Rewrite the stretch of the passage on Gettier and experimental philosophy from "For Gettier and" through "different cultural milieus.", putting "scholars" wherever "philosophers" appears.

▶ [TEXT EXTRACT]
--- start ---
Other concepts seem at first to be easier to define. Plato’s take on knowledge as “justified true belief” stood for over two thousand years. Even so, some issues with this were brought to light by Edmund Gettier as recently as 1963, in a paper which illustrated with examples that this definition fails in certain unusual scenarios. [5] One way for a definition to fail might be its incoherence, but this is not what Gettier showed. Instead, he demonstrated that there are cases of justified true belief which we would nevertheless intuitively hesitate to call “knowledge.”

And so, in general, it seems that the definitions proposed by philosophers for natural human intuitions can fail if they do not accurately reflect those intuitions.

For Gettier and perhaps for most philosophers, introspection is considered a sufficient means of assessing human intuition. It was after all Gettier’s own intuitions regarding knowledge that he found to disagree with Plato’s definition, while the intuitions of his colleagues were consulted during peer review. However, philosophers do not have a monopoly on human intuition, and I see no reason to privilege the intuitions of philosophers. To provide a solid foundation for the philosophy of natural human concepts, we should have a more robust way to discover and document human intuitions across and within different cultural milieus.

And this is where experimental philosophy comes in.
--- end ---
▶ [MATERIAL SHOWN]
--- start ---
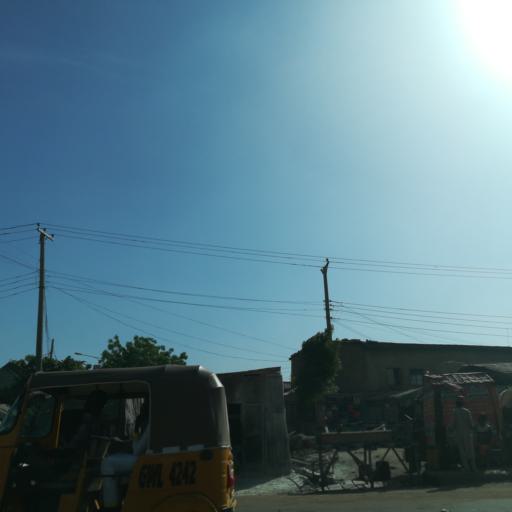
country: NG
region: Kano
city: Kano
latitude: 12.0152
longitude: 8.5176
--- end ---
--- start ---
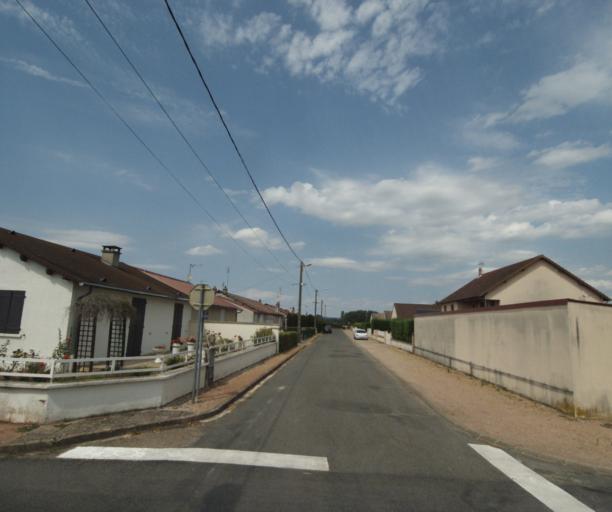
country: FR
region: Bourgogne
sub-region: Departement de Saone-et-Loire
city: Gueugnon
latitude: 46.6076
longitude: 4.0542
--- end ---
▶ [TASK SOLUTION]
For Gettier and perhaps for most scholars, introspection is considered a sufficient means of assessing human intuition. It was after all Gettier’s own intuitions regarding knowledge that he found to disagree with Plato’s definition, while the intuitions of his colleagues were consulted during peer review. However, scholars do not have a monopoly on human intuition, and I see no reason to privilege the intuitions of scholars. To provide a solid foundation for the philosophy of natural human concepts, we should have a more robust way to discover and document human intuitions across and within different cultural milieus.